Today when I first opened www.tivocommunity.com I got an video ad on the right side that started playing automatically when the page loaded.

Normally I keep my audio all the way down, so maybe these aren't new. I just happened to have had my audio turned up for something else I was watching recently, and didn't turn it down again. Regardless, it's really bad form to have auto play video/audio ads on a web page. I know personally it really leaves a bad taste in my mouth about whatever the website is. At some point, I'm going to take one of 2 actions in response to a web site with obnoxious ads -- Either i will avoid the web site in the future, or I will turn on an ad blocker for that site so that the ads don't load. I try not to use ad blockers too aggressively, since I don't mind a few simple ads on a page and I know it supports the sites I like, but when a site goes over the top with far too many ads or obnoxious ads such as auto-play audio/videos, I will turn them on/up for that site.

Please, stop the auto-play ads. Or at least have them muted by default. It's really poor taste to have surprise audio blasting from your website as soon as it loads, and in the long run will hurt you more than it will help.


----------



## Peter Redmer (Jan 2, 2008)

Hey Gai-jin,

We recently implemented these on the site, and they're intended to be seen only by "guests" and not registered users, at least for now.

I'm guessing that this was shown to you when you hit the page before you logged in. Is this correct? If not, I need to investigate. Let me know.
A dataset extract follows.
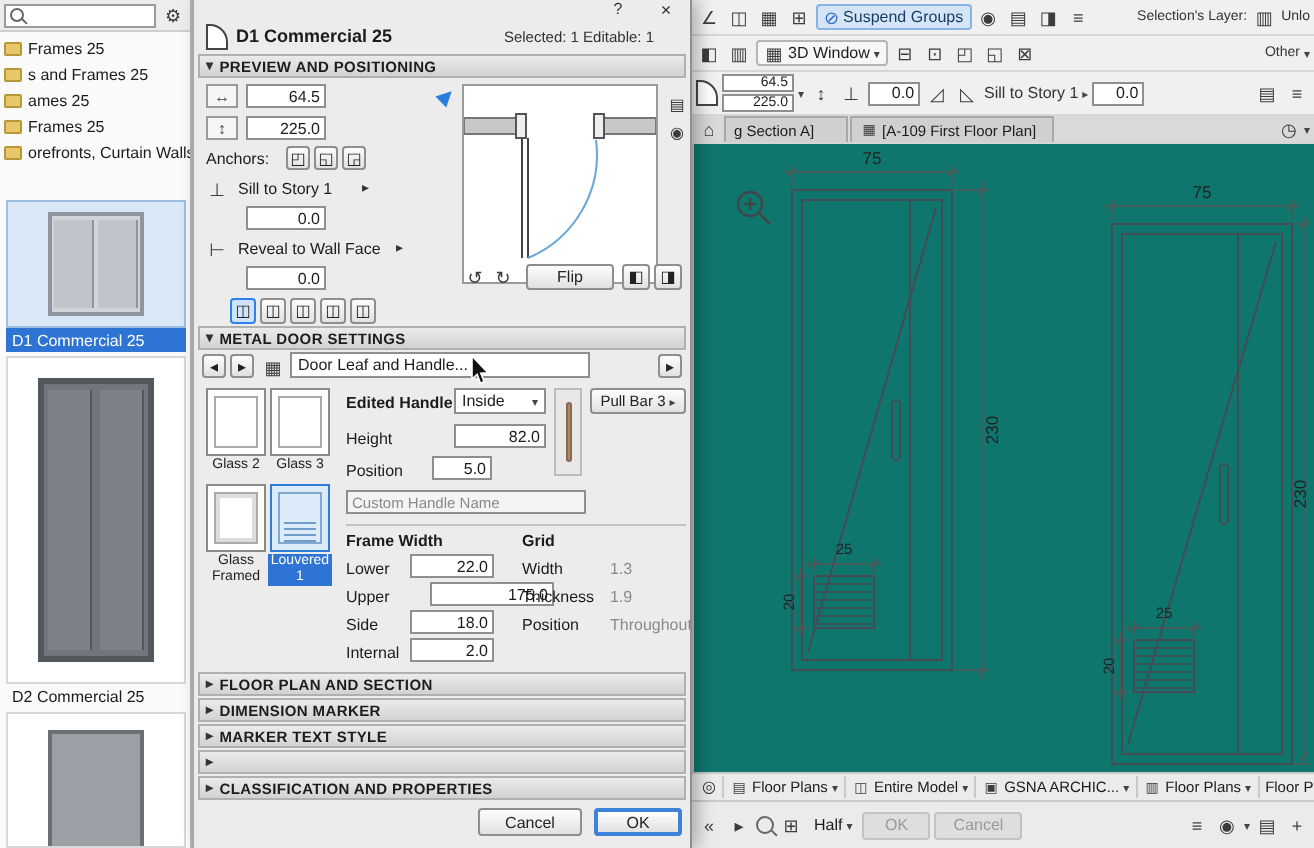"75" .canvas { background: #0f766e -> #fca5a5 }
Also, one way to avoid this would be to save your password for the site in a service like LastPass that will auto-login for you, thus automatically meaning you should never see it.
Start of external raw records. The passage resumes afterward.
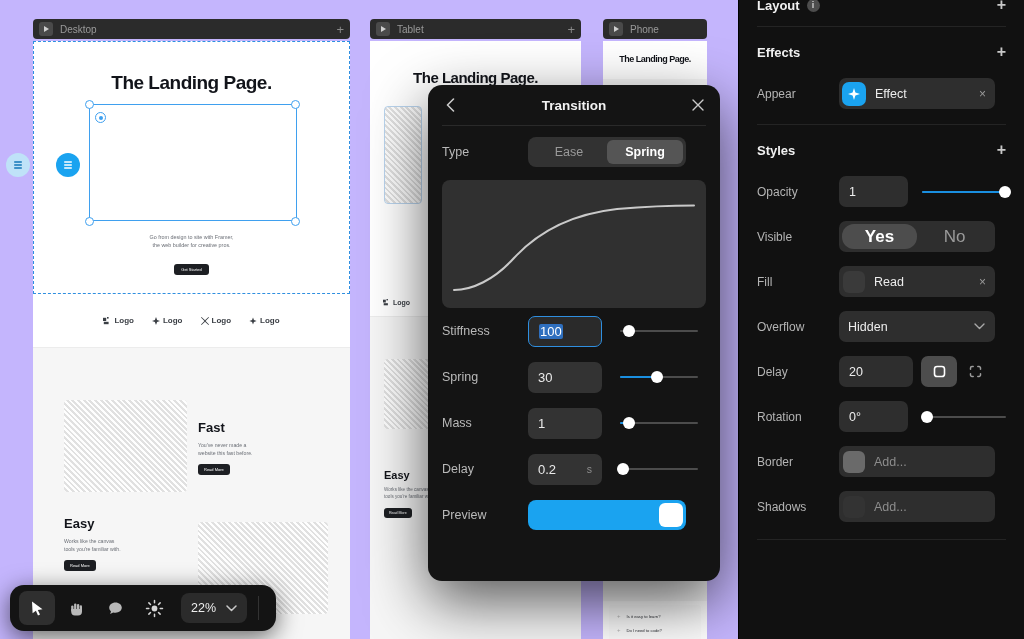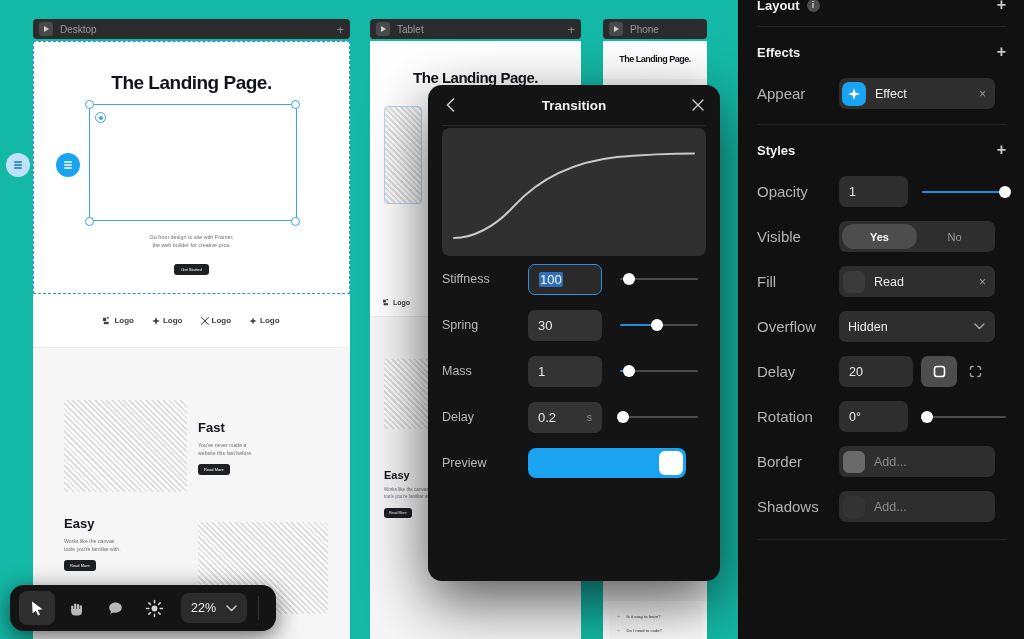"Desktop" .canvas { background: #14b8a6 -> #c4b5fd }
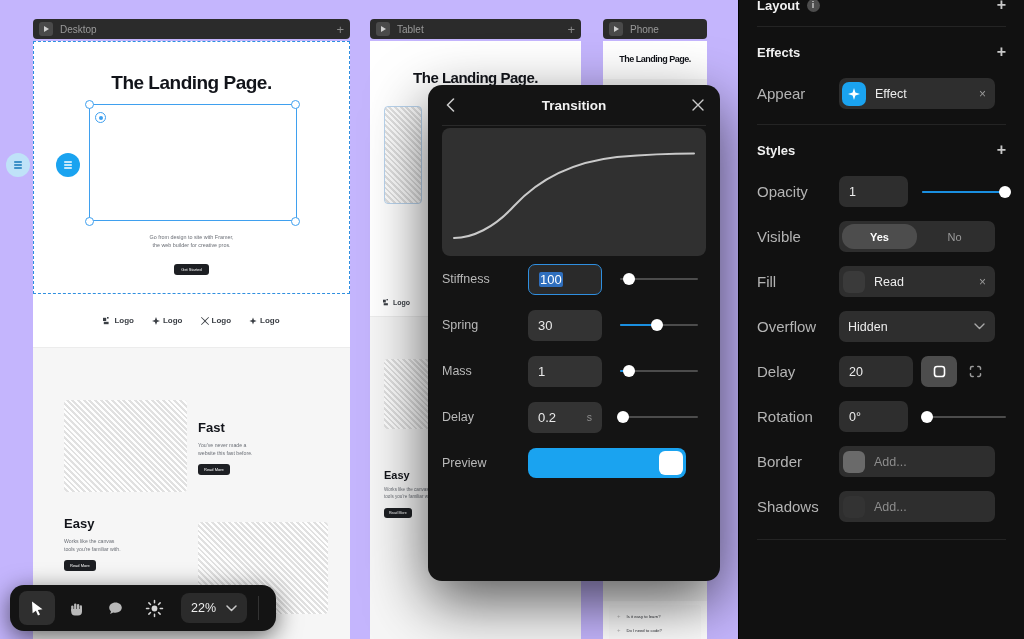"Appear" .rrow .rlbl { font-size: 15px -> 12px }
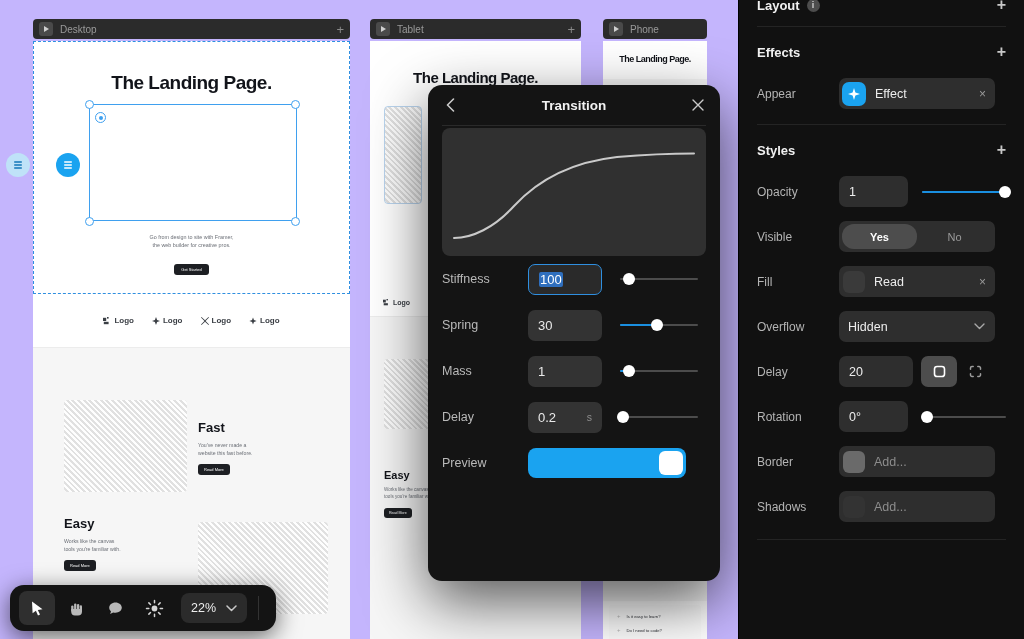"Type" div.row { html: none -> <div> <div>Type</div> <div> <div>Ease</div> <div>Spring</div> </div> </div> }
You could also navigate straight to another page, as it's only on the homepage and FAQ pages at the moment.

Cheers, Pete


----------



## Peter Redmer (Jan 2, 2008)

Pre-emptive response 

I changed another setting which could have interfered with it being hidden for registered members. You shouldn't see it now.


----------



## Gai-jin (Feb 28, 2000)

Thanks. I am on an iPhone right now, I will check for the ad next time I am on a pc. I do use lastpass and have it set to auto login, so i guess the page could have finished loading before it signed me in, then it would have reloaded right away as it logged in, so I don't think that was it.


----------



## Gai-jin (Feb 28, 2000)

I'm not getting the auto-play video today. Thanks for fixing it!


----------



## JosephB (Nov 19, 2010)

It's extremely bad form to have auto-play ads period. Please, for the sake of your users, consider not having auto-play ads for unregistered users.


----------